Wilsum; het bekrompen, vierkante lokaal, waarin de kinderen zamengepakt waren, stond vergroot te worden. Men ving het onderwijs aan met een gebed, door een kind opgezegd, waarvan ik de verkeerdheid aan den meester deed opmerken. Al de leerlingen, dus ook de meisjes, stonden onder het gebed. De onderwijzer P. H. van Lier overleden zijnde, werd de school door zijn zoon waar genomen, op wiens onderwijs nog al wat aan te merken viel.

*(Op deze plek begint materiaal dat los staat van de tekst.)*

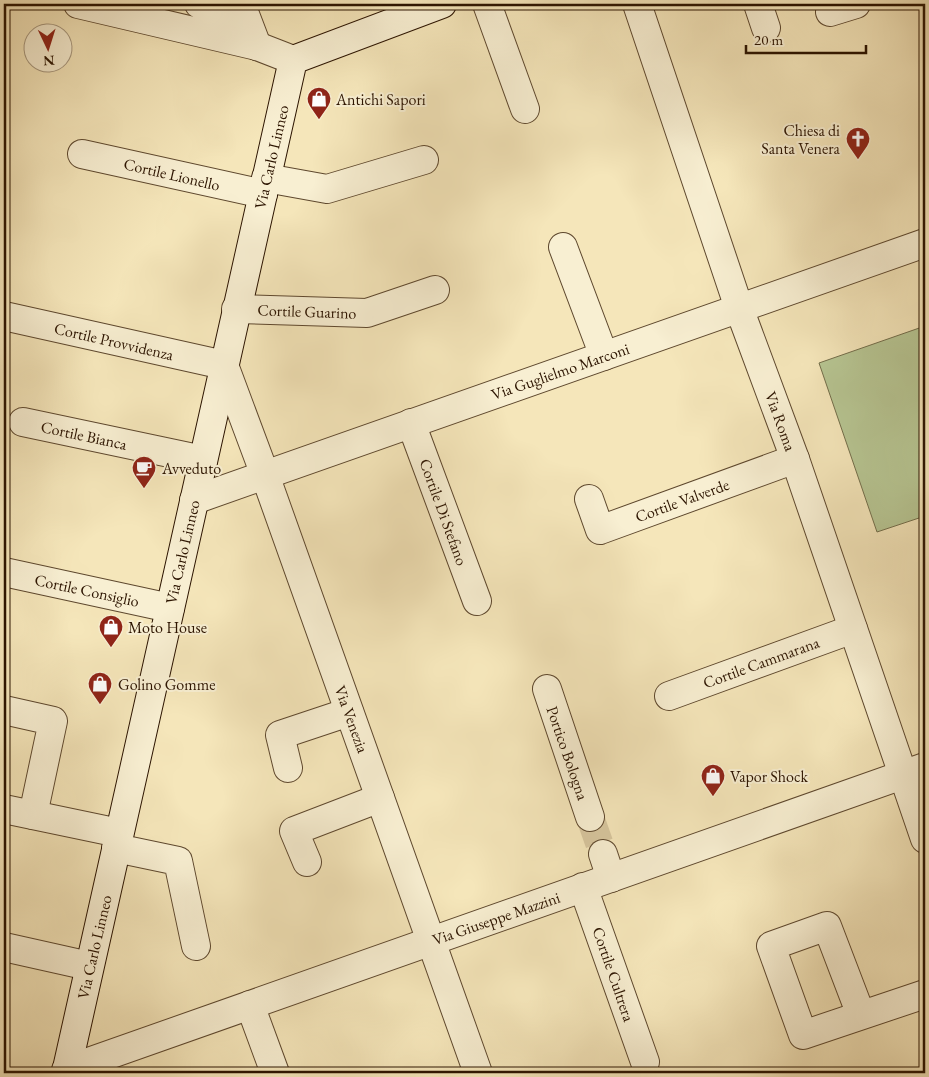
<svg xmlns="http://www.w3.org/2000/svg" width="929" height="1077" viewBox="0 0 929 1077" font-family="'EB Garamond',serif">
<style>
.green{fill:#b7c693;stroke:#726d4a}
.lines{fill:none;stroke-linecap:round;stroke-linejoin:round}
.street-tunnel{stroke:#d7c69e;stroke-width:28;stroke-dasharray:28 14;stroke-linecap:butt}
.street-casing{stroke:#5e482e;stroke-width:30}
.secondary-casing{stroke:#2c1400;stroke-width:30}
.street{stroke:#f8efd2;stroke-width:28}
.secondary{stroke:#f8efd2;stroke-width:28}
.labels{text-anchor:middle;stroke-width:4;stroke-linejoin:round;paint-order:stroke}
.poi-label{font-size:16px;fill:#2c1400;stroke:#f8efd2;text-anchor:start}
.street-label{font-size:16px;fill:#2c1400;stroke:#f8efd2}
</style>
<rect width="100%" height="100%" fill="#f5e6ba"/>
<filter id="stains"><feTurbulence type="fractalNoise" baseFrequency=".004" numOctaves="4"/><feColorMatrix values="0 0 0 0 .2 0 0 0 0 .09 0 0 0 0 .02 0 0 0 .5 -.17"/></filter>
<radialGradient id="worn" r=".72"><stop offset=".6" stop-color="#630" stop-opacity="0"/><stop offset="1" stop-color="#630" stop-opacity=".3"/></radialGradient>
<path class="green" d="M925,326V516L877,532L819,363Z"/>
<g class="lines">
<path class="street-tunnel" d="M590,817L603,854"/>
<defs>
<g id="street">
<path d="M78,4L257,46"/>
<path d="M199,4L257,46L293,60"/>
<path d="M241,4L257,46"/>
<path d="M487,4L525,109"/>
<path d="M637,4L739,308L795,459L925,839"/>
<path d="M758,4L766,28"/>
<path d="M830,12L856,4"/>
<path d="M82,154L263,194"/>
<path d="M266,178L327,189L424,160"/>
<path d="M563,247L604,356"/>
<path d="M236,309L367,313L435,290"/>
<path d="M4,316L224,365L265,475L478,1073"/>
<path d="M23,422L203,460"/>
<path d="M411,423L477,601"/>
<path d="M589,499L600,530L795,459"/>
<path d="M194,500L925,243"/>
<path d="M4,572L170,608"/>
<path d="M547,689L590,817"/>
<path d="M669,696L853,629"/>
<path d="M4,710L53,721L33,815"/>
<path d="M288,768L280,735L349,712"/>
<path d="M4,809L119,833"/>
<path d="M116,848L178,861L196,946"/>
<path d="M603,854L611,878"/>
<path d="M307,862L294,831L380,798"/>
<path d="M583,887L645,1062"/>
<path d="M4,947L89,966"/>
<path d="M250,1005L275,1073"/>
<path d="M861,1015L827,926L771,946L803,1035L925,994"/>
<path d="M66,1070L925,767"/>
</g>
<path id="secondary" d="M66,1073L293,60L442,4"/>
</defs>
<use href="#street" class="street-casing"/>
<use href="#secondary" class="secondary-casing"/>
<use href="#street" class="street"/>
<use href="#secondary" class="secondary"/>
</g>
<defs>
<symbol id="shop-pin" viewBox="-11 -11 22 30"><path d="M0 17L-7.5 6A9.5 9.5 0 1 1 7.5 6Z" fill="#8f2418" stroke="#f8efd2"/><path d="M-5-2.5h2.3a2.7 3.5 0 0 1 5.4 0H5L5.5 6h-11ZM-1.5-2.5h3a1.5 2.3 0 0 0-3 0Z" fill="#fff"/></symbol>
<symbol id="church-pin" viewBox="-11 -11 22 30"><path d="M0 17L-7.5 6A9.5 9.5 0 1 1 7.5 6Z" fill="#8f2418" stroke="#f8efd2"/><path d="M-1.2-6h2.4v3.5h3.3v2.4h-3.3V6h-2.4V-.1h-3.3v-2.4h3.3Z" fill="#fff"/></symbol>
<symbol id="cafe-pin" viewBox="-11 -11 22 30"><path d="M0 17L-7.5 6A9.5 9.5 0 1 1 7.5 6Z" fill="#8f2418" stroke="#f8efd2"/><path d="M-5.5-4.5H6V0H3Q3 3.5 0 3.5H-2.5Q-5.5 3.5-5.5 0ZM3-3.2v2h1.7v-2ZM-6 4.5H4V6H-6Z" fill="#fff"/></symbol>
</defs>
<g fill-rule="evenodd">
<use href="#shop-pin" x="305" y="85" width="28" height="38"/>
<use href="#church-pin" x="844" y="125" width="28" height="38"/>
<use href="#cafe-pin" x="130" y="454" width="28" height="38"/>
<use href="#shop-pin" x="97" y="613" width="28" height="38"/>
<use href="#shop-pin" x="86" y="670" width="28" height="38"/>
<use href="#shop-pin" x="699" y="762" width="28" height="38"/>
</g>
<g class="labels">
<g class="poi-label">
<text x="336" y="105">Antichi Sapori</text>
<text x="840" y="136" text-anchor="end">Chiesa di<tspan x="840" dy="18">Santa Venera</tspan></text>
<text x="162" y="474">Avveduto</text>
<text x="128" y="633">Moto House</text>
<text x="118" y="690">Golino Gomme</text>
<text x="730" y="782">Vapor Shock</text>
</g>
<g class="street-label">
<text transform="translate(271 157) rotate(-77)" y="6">Via Carlo Linneo</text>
<text transform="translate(172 174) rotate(13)" y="6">Cortile Lionello</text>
<text transform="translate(307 311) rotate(2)" y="6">Cortile Guarino</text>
<text transform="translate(114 341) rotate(13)" y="6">Cortile Provvidenza</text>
<text transform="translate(560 371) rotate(-19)" y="6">Via Guglielmo Marconi</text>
<text transform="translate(781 421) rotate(70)" y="6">Via Roma</text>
<text transform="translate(84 435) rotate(12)" y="6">Cortile Bianca</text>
<text transform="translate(682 500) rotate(-20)" y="6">Cortile Valverde</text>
<text transform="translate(444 512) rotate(70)" y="6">Cortile Di Stefano</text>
<text transform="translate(182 552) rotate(-77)" y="6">Via Carlo Linneo</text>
<text transform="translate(87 590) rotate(12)" y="6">Cortile Consiglio</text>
<text transform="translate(761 662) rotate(-20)" y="6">Cortile Cammarana</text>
<text transform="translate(352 719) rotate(70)" y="6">Via Venezia</text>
<text transform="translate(568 753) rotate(71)" y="6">Portico Bologna</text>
<text transform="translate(496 918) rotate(-19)" y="6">Via Giuseppe Mazzini</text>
<text transform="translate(94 947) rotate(-77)" y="6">Via Carlo Linneo</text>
<text transform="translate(614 974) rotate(71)" y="6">Cortile Cultrera</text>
</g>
</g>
<rect width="929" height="1077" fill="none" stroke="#f5e6ba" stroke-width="20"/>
<rect x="5" y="5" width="919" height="1067" fill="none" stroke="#2c1400" stroke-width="2.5"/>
<rect x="10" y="10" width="909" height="1057" fill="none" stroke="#2c1400"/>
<g transform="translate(48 48) rotate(176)"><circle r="24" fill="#f8efd2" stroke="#a6977e"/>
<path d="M0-4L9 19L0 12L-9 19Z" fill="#8f2418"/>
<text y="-8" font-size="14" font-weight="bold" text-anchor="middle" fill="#2c1400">N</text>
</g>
<path d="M746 45v8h120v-8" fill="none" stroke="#2c1400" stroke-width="2.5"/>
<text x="754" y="45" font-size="15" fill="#2c1400" stroke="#f8efd2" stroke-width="4" paint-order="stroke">20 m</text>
<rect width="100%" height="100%" filter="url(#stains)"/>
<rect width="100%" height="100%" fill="url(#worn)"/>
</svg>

Zalk; de onderwijzer W. E. Doorn had ik, zeven jaar geleden, als onderwijzer te Eschmark bij Enschedé (in het derde schooldistrict) aangetroffen. Had ik toen redenen om hem oplettend te maken op zijn voor boerenkinderen te hoog opgevoerd onderwijs, thans bleek het dat die les door hem niet was veronachtzaamd. Ook hier ving men aán met een gebed; de ondermeester verrigte het. Er werd zeer goed gezongen, doch alleen door de hoogste klasse. Klankmethode op het bord, aanschouwelijk tellen; vrij goede leestoon; redekundige uitlegging; gepast rekenen uit het hoofd; doelmatige verstandontwikkeling, alles getuigde van de geschiktheid des onderwijzers. Het lokaal is langwerpig en het licht valt in ter linker zijde van de leerlingen. Ook dit was derhalve naar behooren. Er gaan hier ruim 100 kinderen ter school.

Schokland
Dit eiland heeft drie wijken: Wijk één of de Zuiderbuurt; waar de vuurtoren staat; wijk 2 of de Molenbuurt, Ens geheeten, en wijk 3 of Emmeloord. Die wijken hebben gemeenschap met elkander door planken, liggende op het paalwerk langs de zee. De twee eerste wijken bevatten 178 Protestantsche en 120 Roomsche bewoners, wijk 3 daarentegen 404 Roomschen en 11 Protestanten. Er zijn twee scholen op het eiland, de eene te Ens, voor wijk 1 en 2, de andere te Emmeloord voor wijk 3. De onderwijzer J. W. Wichers te Ens is van de Protestantsche, die te Emmeloord A. Legenbeke, van de Roomsche godsdienst. De klankmethode wordt aangewend door middel der letterkas. De leestoon en het schrijven zijn beter te Ens. Daar wordt ook de zangkunst beoefend, te Emmeloord niet. In laatstgenoemde school daarentegen wordt meer werk gemaakt van het oordeelscherpend rekenen uit het hoofd en van de getalleer. In beide scholen is het stelsel maten en gewigten voorhanden en zijn de leerlingen daarmede goed bekend. De beide onderwijzers zijn zachtzinnig en braaf en in hunne scholen heerschte veel welvoegelijkheid, waarin anders de Schokkers niet uitmunten. De lokalen zijn bijna vierkant, te Ens met invallend licht ter linkerzijde der leerlingen en van boven; te Emmeloord ter beider zijden. Laatstgemeld lokaal is het beste.Te Ens gaan 50, te Emmeloord bijna 100 kinderen ter school. In dat getal zijn begrepen de kinderen, die arbeiden in de weverijen, welke onlangs in de beide wijken zijn opgerigt; doch deze gaan slechts éénmaal 's weeks ter school, Dinsdags, van één tot half drie uur. De gemeenten van dit schoolressort tellen zamen 6066 zielen en de scholen 980 kinderen, dus iets minder dan een zesde der bevolking.

Over den staat van het onderwijs in dit schoolressort in 't algemeen, en over den ijver van den schoolopziener om denzelven meer en meer te verbeteren, was ik zeer voldaan.